:: THE DATA

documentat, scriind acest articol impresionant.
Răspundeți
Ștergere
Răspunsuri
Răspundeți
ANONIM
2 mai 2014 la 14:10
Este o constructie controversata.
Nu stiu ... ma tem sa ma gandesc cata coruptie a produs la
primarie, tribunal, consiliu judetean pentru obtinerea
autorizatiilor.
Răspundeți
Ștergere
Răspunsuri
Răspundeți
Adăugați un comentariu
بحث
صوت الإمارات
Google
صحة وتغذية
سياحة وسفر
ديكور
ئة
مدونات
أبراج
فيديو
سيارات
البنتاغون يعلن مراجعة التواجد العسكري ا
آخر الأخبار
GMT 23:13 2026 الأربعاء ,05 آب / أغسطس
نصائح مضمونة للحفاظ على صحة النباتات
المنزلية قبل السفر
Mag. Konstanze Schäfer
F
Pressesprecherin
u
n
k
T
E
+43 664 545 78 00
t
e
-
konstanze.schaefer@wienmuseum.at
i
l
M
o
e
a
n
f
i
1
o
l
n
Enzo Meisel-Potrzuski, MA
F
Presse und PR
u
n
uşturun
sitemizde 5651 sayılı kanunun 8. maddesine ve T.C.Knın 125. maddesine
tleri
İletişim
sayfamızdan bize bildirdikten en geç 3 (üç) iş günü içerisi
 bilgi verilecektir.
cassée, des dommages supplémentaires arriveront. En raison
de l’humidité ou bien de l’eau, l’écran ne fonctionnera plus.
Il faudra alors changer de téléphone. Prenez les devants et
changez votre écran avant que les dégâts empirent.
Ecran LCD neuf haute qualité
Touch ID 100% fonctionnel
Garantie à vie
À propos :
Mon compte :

::::
:: THE DATA

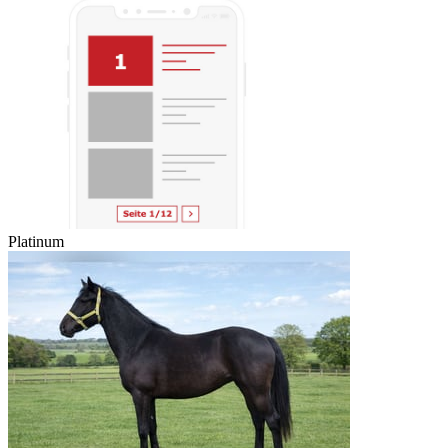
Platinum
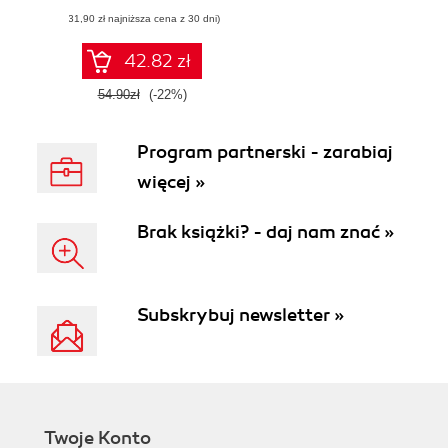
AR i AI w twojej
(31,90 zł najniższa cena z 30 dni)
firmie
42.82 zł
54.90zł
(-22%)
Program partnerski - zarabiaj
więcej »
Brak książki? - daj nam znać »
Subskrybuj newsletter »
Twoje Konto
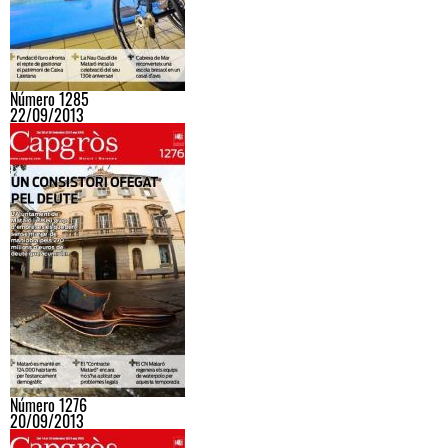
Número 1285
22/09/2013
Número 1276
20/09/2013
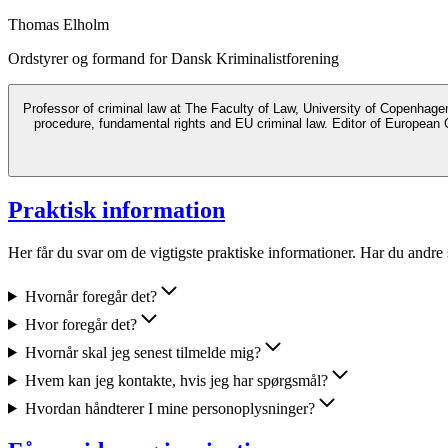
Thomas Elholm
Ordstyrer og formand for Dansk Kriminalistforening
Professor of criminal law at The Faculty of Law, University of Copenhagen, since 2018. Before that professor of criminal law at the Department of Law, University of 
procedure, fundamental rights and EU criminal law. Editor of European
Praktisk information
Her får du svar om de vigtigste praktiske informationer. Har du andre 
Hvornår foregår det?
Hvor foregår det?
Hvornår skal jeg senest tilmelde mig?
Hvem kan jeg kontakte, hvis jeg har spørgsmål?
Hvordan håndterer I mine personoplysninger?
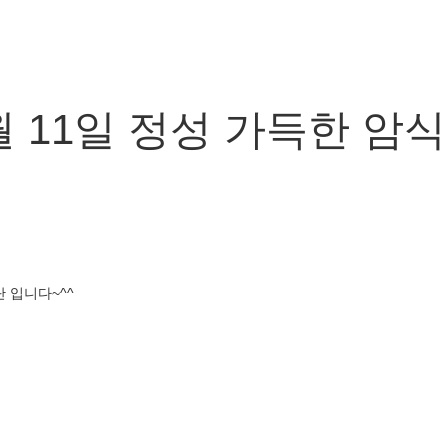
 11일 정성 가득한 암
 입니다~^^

::::
:: THE DATA

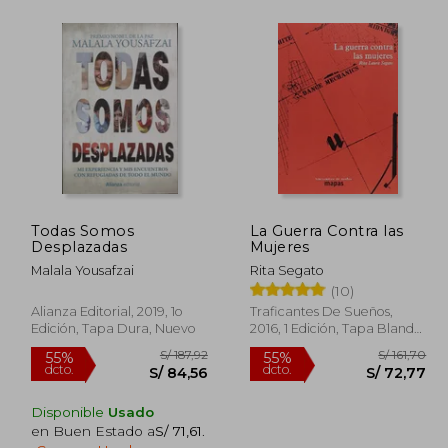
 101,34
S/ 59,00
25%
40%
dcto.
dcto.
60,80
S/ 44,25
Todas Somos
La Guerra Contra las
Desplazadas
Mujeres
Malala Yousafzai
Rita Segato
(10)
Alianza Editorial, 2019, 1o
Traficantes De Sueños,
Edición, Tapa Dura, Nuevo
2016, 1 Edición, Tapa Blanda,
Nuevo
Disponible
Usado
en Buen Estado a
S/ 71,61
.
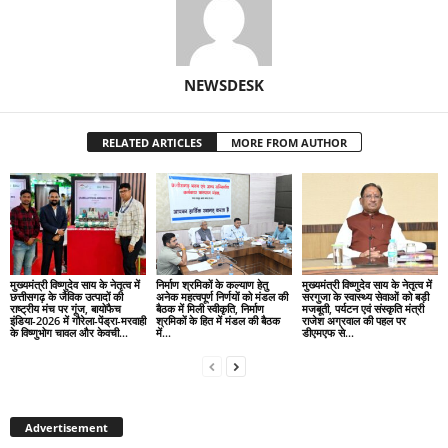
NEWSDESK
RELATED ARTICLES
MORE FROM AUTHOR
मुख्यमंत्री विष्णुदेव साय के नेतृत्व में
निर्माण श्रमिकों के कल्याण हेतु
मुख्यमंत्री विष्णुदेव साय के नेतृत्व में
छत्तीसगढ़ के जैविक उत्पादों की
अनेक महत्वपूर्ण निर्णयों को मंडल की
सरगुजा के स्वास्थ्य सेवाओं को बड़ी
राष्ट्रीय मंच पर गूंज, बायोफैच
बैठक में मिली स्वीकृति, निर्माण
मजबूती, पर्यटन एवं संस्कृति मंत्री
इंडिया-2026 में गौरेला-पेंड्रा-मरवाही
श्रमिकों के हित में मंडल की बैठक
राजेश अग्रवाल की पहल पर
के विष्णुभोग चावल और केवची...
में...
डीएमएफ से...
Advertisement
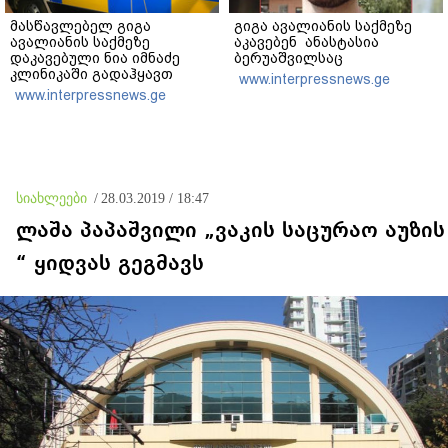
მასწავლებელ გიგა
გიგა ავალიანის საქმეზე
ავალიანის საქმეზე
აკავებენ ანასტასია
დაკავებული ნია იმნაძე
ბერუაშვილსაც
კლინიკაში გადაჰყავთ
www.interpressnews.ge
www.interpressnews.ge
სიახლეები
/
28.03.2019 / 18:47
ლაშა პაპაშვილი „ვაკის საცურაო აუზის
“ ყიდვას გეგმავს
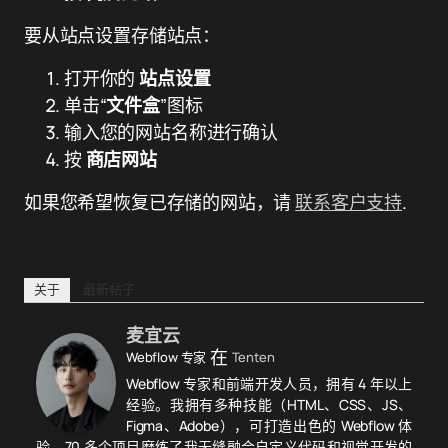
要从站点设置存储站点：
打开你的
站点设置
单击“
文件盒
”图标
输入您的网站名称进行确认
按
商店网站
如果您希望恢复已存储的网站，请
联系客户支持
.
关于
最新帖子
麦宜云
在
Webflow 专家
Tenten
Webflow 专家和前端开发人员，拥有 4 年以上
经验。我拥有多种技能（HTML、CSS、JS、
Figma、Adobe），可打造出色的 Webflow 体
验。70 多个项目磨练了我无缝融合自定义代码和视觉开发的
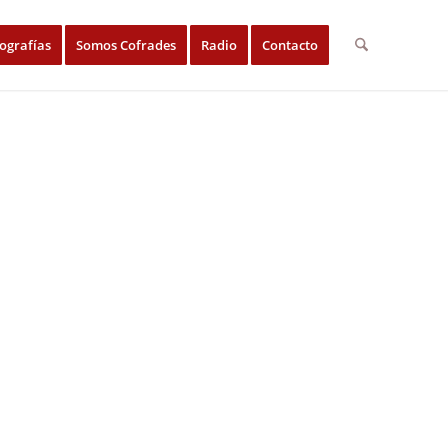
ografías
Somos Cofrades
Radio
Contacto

::::

## ASSIGNED TASK
Rewrite the part that opens with the line containing "documentat, scriind acest" and closes with the line containing "cassée, des dommages", changing every "Ștergere" to "Ștergeți" and leaving everything else as it is.

## EXERCISE RESULT
documentat, scriind acest articol impresionant.
Răspundeți
Ștergeți
Răspunsuri
Răspundeți
ANONIM
2 mai 2014 la 14:10
Este o constructie controversata.
Nu stiu ... ma tem sa ma gandesc cata coruptie a produs la
primarie, tribunal, consiliu judetean pentru obtinerea
autorizatiilor.
Răspundeți
Ștergeți
Răspunsuri
Răspundeți
Adăugați un comentariu
بحث
صوت الإمارات
Google
صحة وتغذية
سياحة وسفر
ديكور
ئة
مدونات
أبراج
فيديو
سيارات
البنتاغون يعلن مراجعة التواجد العسكري ا
آخر الأخبار
GMT 23:13 2026 الأربعاء ,05 آب / أغسطس
نصائح مضمونة للحفاظ على صحة النباتات
المنزلية قبل السفر
Mag. Konstanze Schäfer
F
Pressesprecherin
u
n
k
T
E
+43 664 545 78 00
t
e
-
konstanze.schaefer@wienmuseum.at
i
l
M
o
e
a
n
f
i
1
o
l
n
Enzo Meisel-Potrzuski, MA
F
Presse und PR
u
n
uşturun
sitemizde 5651 sayılı kanunun 8. maddesine ve T.C.Knın 125. maddesine
tleri
İletişim
sayfamızdan bize bildirdikten en geç 3 (üç) iş günü içerisi
 bilgi verilecektir.
cassée, des dommages supplémentaires arriveront. En raison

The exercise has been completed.